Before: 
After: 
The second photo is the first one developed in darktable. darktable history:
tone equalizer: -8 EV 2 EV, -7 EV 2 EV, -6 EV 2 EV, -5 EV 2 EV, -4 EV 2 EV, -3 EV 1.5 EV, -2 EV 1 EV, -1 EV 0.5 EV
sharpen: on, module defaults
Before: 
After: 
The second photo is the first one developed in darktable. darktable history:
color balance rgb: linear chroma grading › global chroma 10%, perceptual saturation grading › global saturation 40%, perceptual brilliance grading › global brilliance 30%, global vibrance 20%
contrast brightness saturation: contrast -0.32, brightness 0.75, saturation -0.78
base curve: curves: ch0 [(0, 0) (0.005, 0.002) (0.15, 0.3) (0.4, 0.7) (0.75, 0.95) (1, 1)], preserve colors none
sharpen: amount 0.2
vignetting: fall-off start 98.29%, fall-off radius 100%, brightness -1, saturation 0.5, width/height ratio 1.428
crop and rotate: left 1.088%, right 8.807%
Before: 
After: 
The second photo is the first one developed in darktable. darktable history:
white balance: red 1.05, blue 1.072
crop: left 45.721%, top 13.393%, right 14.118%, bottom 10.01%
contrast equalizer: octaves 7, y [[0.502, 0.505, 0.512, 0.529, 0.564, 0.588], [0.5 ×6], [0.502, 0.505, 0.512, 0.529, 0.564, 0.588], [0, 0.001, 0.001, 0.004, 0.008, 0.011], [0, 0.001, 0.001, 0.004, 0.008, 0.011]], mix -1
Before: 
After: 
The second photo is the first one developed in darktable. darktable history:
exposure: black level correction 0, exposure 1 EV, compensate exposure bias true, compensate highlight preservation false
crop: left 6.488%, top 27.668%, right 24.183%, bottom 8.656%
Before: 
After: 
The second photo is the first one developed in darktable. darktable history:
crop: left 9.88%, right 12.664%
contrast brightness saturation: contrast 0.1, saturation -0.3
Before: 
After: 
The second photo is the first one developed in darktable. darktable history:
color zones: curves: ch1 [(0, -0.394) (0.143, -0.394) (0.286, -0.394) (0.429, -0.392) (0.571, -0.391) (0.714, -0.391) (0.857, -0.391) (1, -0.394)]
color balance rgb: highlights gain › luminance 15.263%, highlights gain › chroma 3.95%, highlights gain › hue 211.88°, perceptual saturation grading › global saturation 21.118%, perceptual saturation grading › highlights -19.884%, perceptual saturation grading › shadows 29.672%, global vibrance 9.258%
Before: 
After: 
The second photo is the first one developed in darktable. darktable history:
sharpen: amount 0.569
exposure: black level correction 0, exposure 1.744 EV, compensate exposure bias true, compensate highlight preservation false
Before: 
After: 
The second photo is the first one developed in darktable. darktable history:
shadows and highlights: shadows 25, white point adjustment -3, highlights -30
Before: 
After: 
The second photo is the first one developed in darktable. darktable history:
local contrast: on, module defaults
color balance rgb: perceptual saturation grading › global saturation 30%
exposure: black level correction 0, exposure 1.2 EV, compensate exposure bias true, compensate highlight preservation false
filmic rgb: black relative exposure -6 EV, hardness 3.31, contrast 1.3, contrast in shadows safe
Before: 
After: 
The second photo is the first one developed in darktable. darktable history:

----

● **Given exercise**
Update the rows above by changing "darktable history" to "edit history" everywhere it appears, leaving everything else as it is.

● **Written response**
Before: 
After: 
The second photo is the first one developed in darktable. edit history:
tone equalizer: -8 EV 2 EV, -7 EV 2 EV, -6 EV 2 EV, -5 EV 2 EV, -4 EV 2 EV, -3 EV 1.5 EV, -2 EV 1 EV, -1 EV 0.5 EV
sharpen: on, module defaults
Before: 
After: 
The second photo is the first one developed in darktable. edit history:
color balance rgb: linear chroma grading › global chroma 10%, perceptual saturation grading › global saturation 40%, perceptual brilliance grading › global brilliance 30%, global vibrance 20%
contrast brightness saturation: contrast -0.32, brightness 0.75, saturation -0.78
base curve: curves: ch0 [(0, 0) (0.005, 0.002) (0.15, 0.3) (0.4, 0.7) (0.75, 0.95) (1, 1)], preserve colors none
sharpen: amount 0.2
vignetting: fall-off start 98.29%, fall-off radius 100%, brightness -1, saturation 0.5, width/height ratio 1.428
crop and rotate: left 1.088%, right 8.807%
Before: 
After: 
The second photo is the first one developed in darktable. edit history:
white balance: red 1.05, blue 1.072
crop: left 45.721%, top 13.393%, right 14.118%, bottom 10.01%
contrast equalizer: octaves 7, y [[0.502, 0.505, 0.512, 0.529, 0.564, 0.588], [0.5 ×6], [0.502, 0.505, 0.512, 0.529, 0.564, 0.588], [0, 0.001, 0.001, 0.004, 0.008, 0.011], [0, 0.001, 0.001, 0.004, 0.008, 0.011]], mix -1
Before: 
After: 
The second photo is the first one developed in darktable. edit history:
exposure: black level correction 0, exposure 1 EV, compensate exposure bias true, compensate highlight preservation false
crop: left 6.488%, top 27.668%, right 24.183%, bottom 8.656%
Before: 
After: 
The second photo is the first one developed in darktable. edit history:
crop: left 9.88%, right 12.664%
contrast brightness saturation: contrast 0.1, saturation -0.3
Before: 
After: 
The second photo is the first one developed in darktable. edit history:
color zones: curves: ch1 [(0, -0.394) (0.143, -0.394) (0.286, -0.394) (0.429, -0.392) (0.571, -0.391) (0.714, -0.391) (0.857, -0.391) (1, -0.394)]
color balance rgb: highlights gain › luminance 15.263%, highlights gain › chroma 3.95%, highlights gain › hue 211.88°, perceptual saturation grading › global saturation 21.118%, perceptual saturation grading › highlights -19.884%, perceptual saturation grading › shadows 29.672%, global vibrance 9.258%
Before: 
After: 
The second photo is the first one developed in darktable. edit history:
sharpen: amount 0.569
exposure: black level correction 0, exposure 1.744 EV, compensate exposure bias true, compensate highlight preservation false
Before: 
After: 
The second photo is the first one developed in darktable. edit history:
shadows and highlights: shadows 25, white point adjustment -3, highlights -30
Before: 
After: 
The second photo is the first one developed in darktable. edit history:
local contrast: on, module defaults
color balance rgb: perceptual saturation grading › global saturation 30%
exposure: black level correction 0, exposure 1.2 EV, compensate exposure bias true, compensate highlight preservation false
filmic rgb: black relative exposure -6 EV, hardness 3.31, contrast 1.3, contrast in shadows safe
Before: 
After: 
The second photo is the first one developed in darktable. edit history:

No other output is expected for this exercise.